There is a well-known saying “One accurate measurement is worth a thousand expert opinions”. And nowhere else it is more appropriate than at project sites, where every day, new problems surface and most problems are in the realm of physical interference, hard mismatch, slow movement or settlement.
This is a story about large storage tanks with earthen foundations for storage of hydrocarbons. The tanks that I am talking about had diameters more than 30 meters and height more than 20 meters. These tanks had sunken bottom type for maximizing the storage volume. They were of fixed cone roof with internal columns supporting the tank roof.
During the hydro testing of these tanks, extensive settlement (nearly 150mm) was observed at outer shell.
Experts attributed the problem to the clay layer at almost 40 feet below the foundation bottom. This layer was missed out or ignored during the soil investigation report. This fact came to light at the time of hydro testing and there was no way any kind of foundation improvement below tank bottom was possible.

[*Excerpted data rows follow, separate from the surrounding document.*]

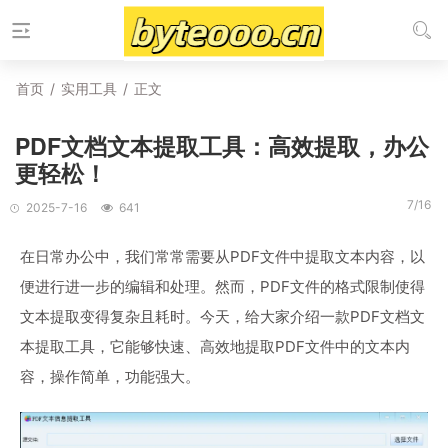
首页
/
实用工具
/
正文
PDF文档文本提取工具：高效提取，办公
更轻松！
7/16
2025-7-16
641
在日常办公中，我们常常需要从PDF文件中提取文本内容，以
便进行进一步的编辑和处理。然而，PDF文件的格式限制使得
文本提取变得复杂且耗时。今天，给大家介绍一款PDF文档文
本提取工具，它能够快速、高效地提取PDF文件中的文本内
容，操作简单，功能强大。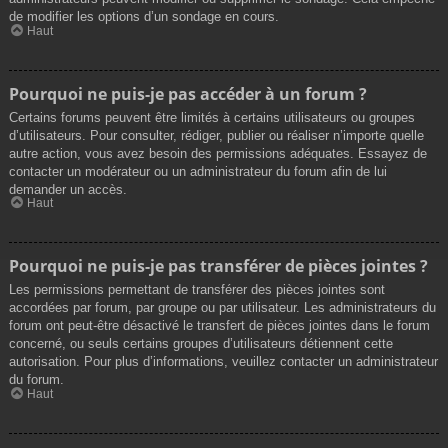
de modifier les options d’un sondage en cours.
Haut
Pourquoi ne puis-je pas accéder à un forum ?
Certains forums peuvent être limités à certains utilisateurs ou groupes
d’utilisateurs. Pour consulter, rédiger, publier ou réaliser n’importe quelle
autre action, vous avez besoin des permissions adéquates. Essayez de
contacter un modérateur ou un administrateur du forum afin de lui
demander un accès.
Haut
Pourquoi ne puis-je pas transférer de pièces jointes ?
Les permissions permettant de transférer des pièces jointes sont
accordées par forum, par groupe ou par utilisateur. Les administrateurs du
forum ont peut-être désactivé le transfert de pièces jointes dans le forum
concerné, ou seuls certains groupes d’utilisateurs détiennent cette
autorisation. Pour plus d’informations, veuillez contacter un administrateur
du forum.
Haut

As water was pumped into the tank for the hydro test, the weight of the water started pushing the tank into the soil. The settlement of the tank started stabilizing during hydro testing as the water content of clay layer was getting squeezed out due to the sustained load of the water. Looking at the huge amount of settlement, experts with similar experience and knowledge were brought in to give their opinion on final settlement values and its impact on tank’s structural stability and acceptability for operation. The amount of settlement was such that, the tank roof was losing its footing from the tank bottom. We were at a point when any further settlement was gravely dangerous for the tanks, but we were not having any means of measuring settlement at the center of the tank. Opinions of failure were heavy in all discussions and without measured values of the settlement, there was a speculative concern, because there was no measurement available to know if there was any additional settlement – for example in the last two days. In the absence, the fear of unknown took over.
Hydro test was stopped without completing the required loading and tank was emptied. The tank bottom had sunk so much that improvements were required to central supporting columns by lifting them to their original location using hydraulic jacks. Additional supports were provided below the central columns to make up for the gap due to settlement. After all the improvements were completed and checking the structural stability of tank, hydro testing was restarted to achieve the final settlement at filled up load. After a repeat of this procedure couple of times, the settlement appeared to be stabilized.

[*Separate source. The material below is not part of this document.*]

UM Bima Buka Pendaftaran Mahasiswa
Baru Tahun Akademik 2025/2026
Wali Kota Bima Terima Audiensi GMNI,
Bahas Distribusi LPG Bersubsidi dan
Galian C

It was very important to commission these tanks without delay as the tanks were to be supplied to the client for whom commitments were at stake.
The real challenge was to measure the settlement at the center of the tank during operation so that we will come to know of it before any possible failure. The measurement was tricky because the tank was not sinking freely lock-stock-barrel as one unit. The bottom of the tank was sinking and pulling the top. The very nature of simultaneous settlement of shell, tanks roof, and bottom (possibly by different amount) was such that no reference point was available to make measurement simple. It was very clear that only if a convincing measurement of the total settlement can be done, will it generate a feeling of comfort and control in the matter. Whether the tank was still settling or has reached its final level was giving everybody a lot of concern. The question that I asked myself was – can we accurately know how much is the tank sinking? It was a dumb question because nowhere in the world people measure the settlement of such tanks during their life. Tanks are made, they are filled with water for the hydro test, they sink a little and then people forget about it. But here in our case there has been a large settlement and the tank is at the limit of its structural stability, and if it sinks further, it might fail. But will it sink any further? No one knew. But the larger question was if it sinks any further, can we measure? We did not have any means of measurement.
Here a completely out of box solution was developed and implemented which worked.
The solution was to weld a hook at the center of tank bottom and fix a wire rope to this hook. The wire rope was taken out at tank top and attached to a structural frame with a pulley. To the end of wire rope, weights were attached to keep it under tension. A scale was tied to the structural frame to measure the movement of weight hung at the end of the wire rope in case of any settlement. Before filling up the tanks the Reduced Levels of tank top structure was recorded (from a fixed structure top of a building some 500 feet away). And the top level of hook welded at the bottom plate were recorded. While the tank was getting filled up, at a regular interval the wire rope movements on the scale were recorded along with the Reduced Level of structure frame to work out the exact settlement at the center of the tank.
Details of the method used to measure tank bottom settlement during operation of tank
Attached drawing shows the detail of this Jugaad scale to measure tank bottom settlement during operation of the tank. The measurements were monitored for next 3 months. Everyday 3 readings were recorded.
Today after 10 years, the tanks are still under operation.